Opinion: How churches talk about sexuality can mean life or death. We saw that in Robert Long.

Share:

Ideas have consequences. Even the most horrifying events are often the byproducts of convictions and beliefs — ideas put into action. The results can be deadly.

Consider the recent atrocity involving Robert Aaron Long, the 21-year-old man who allegedly murdered six Asian women at massage businesses near his Georgia hometown — an attempt, he told police, to “eliminate temptation.” Long told police that he has a sex addiction and, according to his roommate, viewed himself as an exploited victim of pornography. Notably, this was not a mind-set he apparently extended to the women actually being exploited by both the porn industry and its consumers.

Long was also a baptized member of a Southern Baptist church (SBC). The evangelical denomination is embroiled in controversy over its decades-long mishandling of sexual assault and racial justice. Its most prominent female Bible teacher, Beth Moore, left recently in large part over the denomination’s handling of abuse and treatment of women.

Leaders in both Long’s own church and broader SBC ministry have repudiated the killing of these women, and of course none of them have taught that murder is an acceptable solution to sexual addiction. Yet in a movement struggling with its own difficulties with sexual abuse and its treatment of women and minorities, it’s worth considering whether there are common roots contributing to rotten fruit.

Teachings that place the burden and blame for men’s sexual addictions on women are rampant in conservative theological circles. Assertions that women are both the cause of men’s sexual addictions and the solutions to their sexual needs fill the pages of popular sex and marriage books in evangelical circles, and infiltrate counseling sessions for followers in crisis. Porn addictions are taught as arising when a man’s “need [for sex] is not being met,” while popular teen magazineBrio warned adolescent girls that “If a guy sees a girl walking around in tight clothes, a miniskirt or short shorts, you might as well hang a noose around the neck of his spiritual life.” In conversations about marriage, sexuality and masculinity, women are viewed as both the cause of, and the cure for, men’s sexual aggression.

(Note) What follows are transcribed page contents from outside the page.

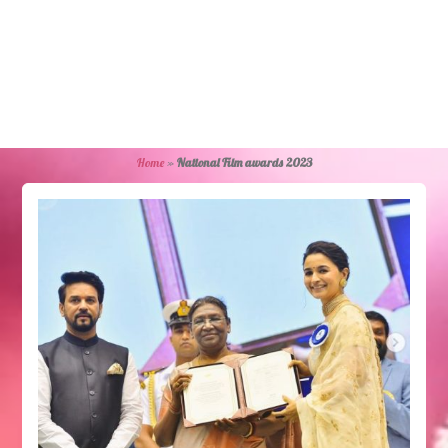
Home
»
National Film awards 2023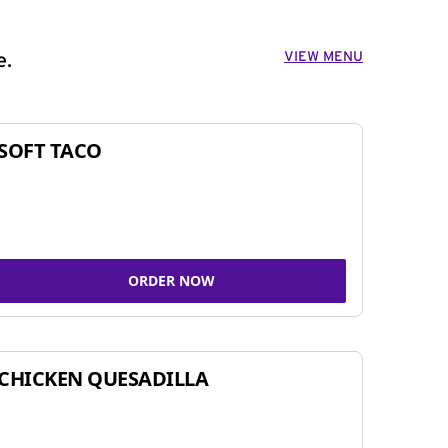
VIEW MENU
e.
SOFT TACO
ORDER NOW
CHICKEN QUESADILLA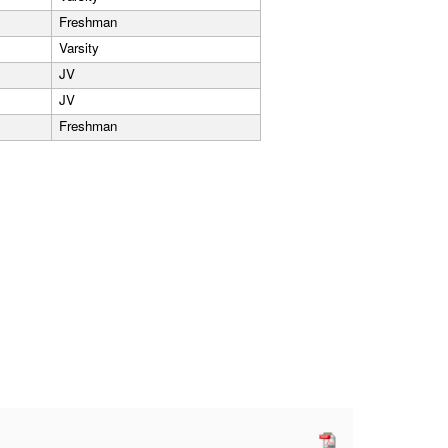
Freshman
Varsity
JV
JV
Freshman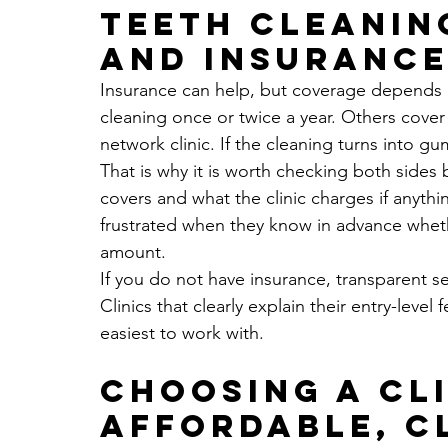
Teeth cleanin
and insuranc
Insurance can help, but coverage depends o
cleaning once or twice a year. Others cover o
network clinic. If the cleaning turns into g
That is why it is worth checking both sides
covers and what the clinic charges if anythin
frustrated when they know in advance whethe
amount.
If you do not have insurance, transparent 
Clinics that clearly explain their entry-level
easiest to work with.
Choosing a cli
affordable, c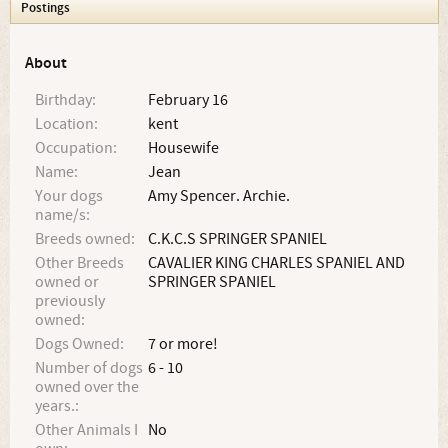
Postings
About
Birthday:
February 16
Location:
kent
Occupation:
Housewife
Name:
Jean
Your dogs
Amy Spencer. Archie.
name/s:
Breeds owned:
C.K.C.S SPRINGER SPANIEL
Other Breeds
CAVALIER KING CHARLES SPANIEL AND
owned or
SPRINGER SPANIEL
previously
owned:
Dogs Owned:
7 or more!
Number of dogs
6 - 10
owned over the
years.:
Other Animals I
No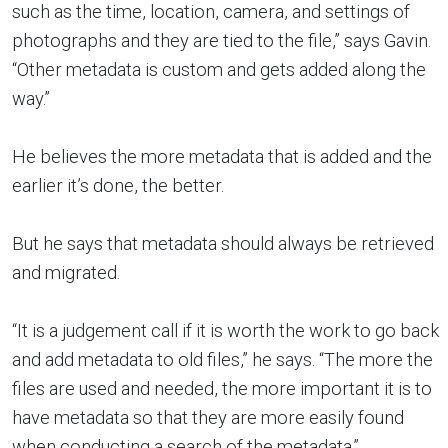
such as the time, location, camera, and settings of
photographs and they are tied to the file,” says Gavin.
“Other metadata is custom and gets added along the
way.”
He believes the more metadata that is added and the
earlier it’s done, the better.
But he says that metadata should always be retrieved
and migrated.
“It is a judgement call if it is worth the work to go back
and add metadata to old files,” he says. “The more the
files are used and needed, the more important it is to
have metadata so that they are more easily found
when conducting a search of the metadata.”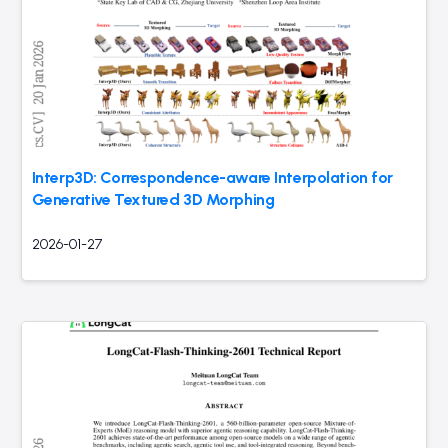
Interp3D: Correspondence-aware Interpolation for
Generative Textured 3D Morphing
2026-01-27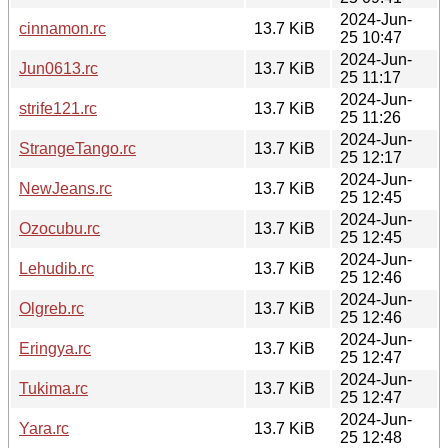
2024-Jun-
cinnamon.rc
13.7 KiB
25 10:47
2024-Jun-
Jun0613.rc
13.7 KiB
25 11:17
2024-Jun-
strife121.rc
13.7 KiB
25 11:26
2024-Jun-
StrangeTango.rc
13.7 KiB
25 12:17
2024-Jun-
NewJeans.rc
13.7 KiB
25 12:45
2024-Jun-
Ozocubu.rc
13.7 KiB
25 12:45
2024-Jun-
Lehudib.rc
13.7 KiB
25 12:46
2024-Jun-
Olgreb.rc
13.7 KiB
25 12:46
2024-Jun-
Eringya.rc
13.7 KiB
25 12:47
2024-Jun-
Tukima.rc
13.7 KiB
25 12:47
2024-Jun-
Yara.rc
13.7 KiB
25 12:48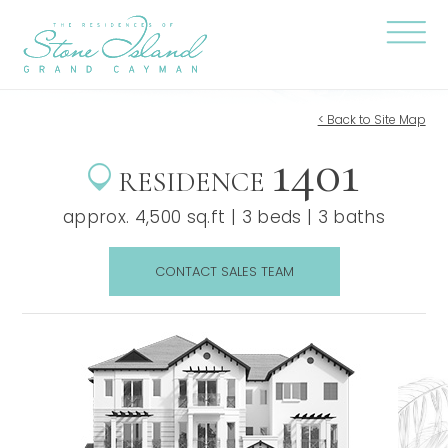
Skip
Stone
to
Island
content
Official
Site
Click
to
togg
the
< Back to Site Map
navi
1401
menu
RESIDENCE
approx. 4,500 sq.ft | 3 beds | 3 baths
CONTACT SALES TEAM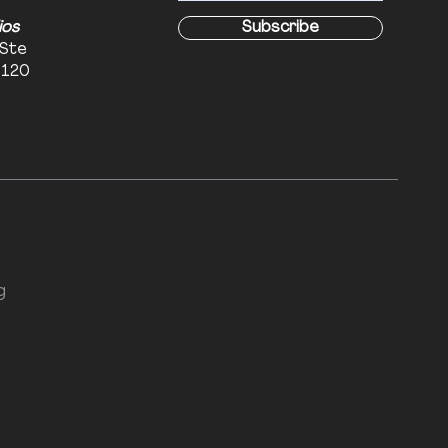
ios
Subscribe
 Ste
6120
g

For generations, conservatives have spoken out against porn culture without seeming to realize they were mirroring the pornographic mind-set. The secular “boys will be boys” mantra was repeated in nearly every mainline Christian book on marriage and purity with the explanation that men got to “sexual sin … naturally — simply by being male.” There is seemingly no understanding that many activities chalked up as “every man’s struggle” are actually crimes and shouldn’t be normalized at all. At the same time, women have often been viewed first and foremost through the lens of their sexuality — characterized either by the danger they posed to a godly man, or as a God-given tool to satiate men so they could avoid the sin of lust.

This is the porn mind-set wrapped in scriptural language.

And yes, it can be deadly.

This is a reality victims and advocates have been raising, literally, for decades. These beliefs have destroyed the lives of the women I know who were counseled to be more sexually available to porn-addicted, abusive husbands to “help him avoid temptation.” The advice didn’t help — it just increased the abuse and control. It destroyed their children, too.

When numerous SBC presidents and leaders ignored and deliberately covered up reports of abuse by prominent pastor Darrell Gilyard, for example, allowing dozens more women and teens to be assaulted, they left destruction in their wake. When just two years ago, the journalism arm of the SBC published an article alleging an affair between a professor and former student at the flagship SBC seminary — in fact the survivor had reported violent sexual assault — it left a woman destroyed.

These perverse sexual teachings have been devastating for hundreds more survivors who bear the brunt of a belief system that sees women as sexual objects — temptresses or tools to satiate male desire — rather than human beings in their own right. The men leading churches, youth groups and seminaries positing the ideas rarely recognize this carnage. Women are left to deal with it.

Sexuality divorced from personhood is the foundation of objectification and violence. The evangelical community has yet to grapple with its own version of this same mind-set and the deep damage it has, and will continue, to do.